[Exercise] Pick out the lines below that include the string "indicates".

[Records for this task]
= = = =

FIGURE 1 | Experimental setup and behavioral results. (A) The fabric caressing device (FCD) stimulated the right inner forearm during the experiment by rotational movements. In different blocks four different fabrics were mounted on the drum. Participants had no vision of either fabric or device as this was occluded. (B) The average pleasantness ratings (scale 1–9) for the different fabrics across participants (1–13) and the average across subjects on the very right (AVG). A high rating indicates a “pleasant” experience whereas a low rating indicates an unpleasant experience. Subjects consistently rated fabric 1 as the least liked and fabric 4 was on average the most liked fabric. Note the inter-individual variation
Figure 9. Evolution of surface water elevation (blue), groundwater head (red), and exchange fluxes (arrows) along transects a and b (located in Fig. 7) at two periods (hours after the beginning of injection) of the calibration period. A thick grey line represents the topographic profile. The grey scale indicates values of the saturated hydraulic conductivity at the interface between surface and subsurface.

= = = =

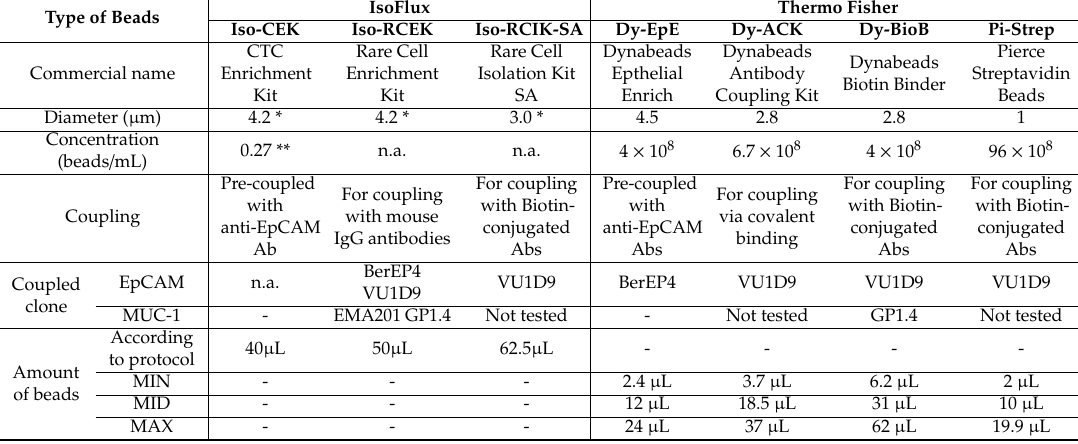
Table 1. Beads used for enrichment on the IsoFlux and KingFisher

= = = =

[Answer for the task]
FIGURE 1 | Experimental setup and behavioral results. (A) The fabric caressing device (FCD) stimulated the right inner forearm during the experiment by rotational movements. In different blocks four different fabrics were mounted on the drum. Participants had no vision of either fabric or device as this was occluded. (B) The average pleasantness ratings (scale 1–9) for the different fabrics across participants (1–13) and the average across subjects on the very right (AVG). A high rating indicates a “pleasant” experience whereas a low rating indicates an unpleasant experience. Subjects consistently rated fabric 1 as the least liked and fabric 4 was on average the most liked fabric. Note the inter-individual variation
Figure 9. Evolution of surface water elevation (blue), groundwater head (red), and exchange fluxes (arrows) along transects a and b (located in Fig. 7) at two periods (hours after the beginning of injection) of the calibration period. A thick grey line represents the topographic profile. The grey scale indicates values of the saturated hydraulic conductivity at the interface between surface and subsurface.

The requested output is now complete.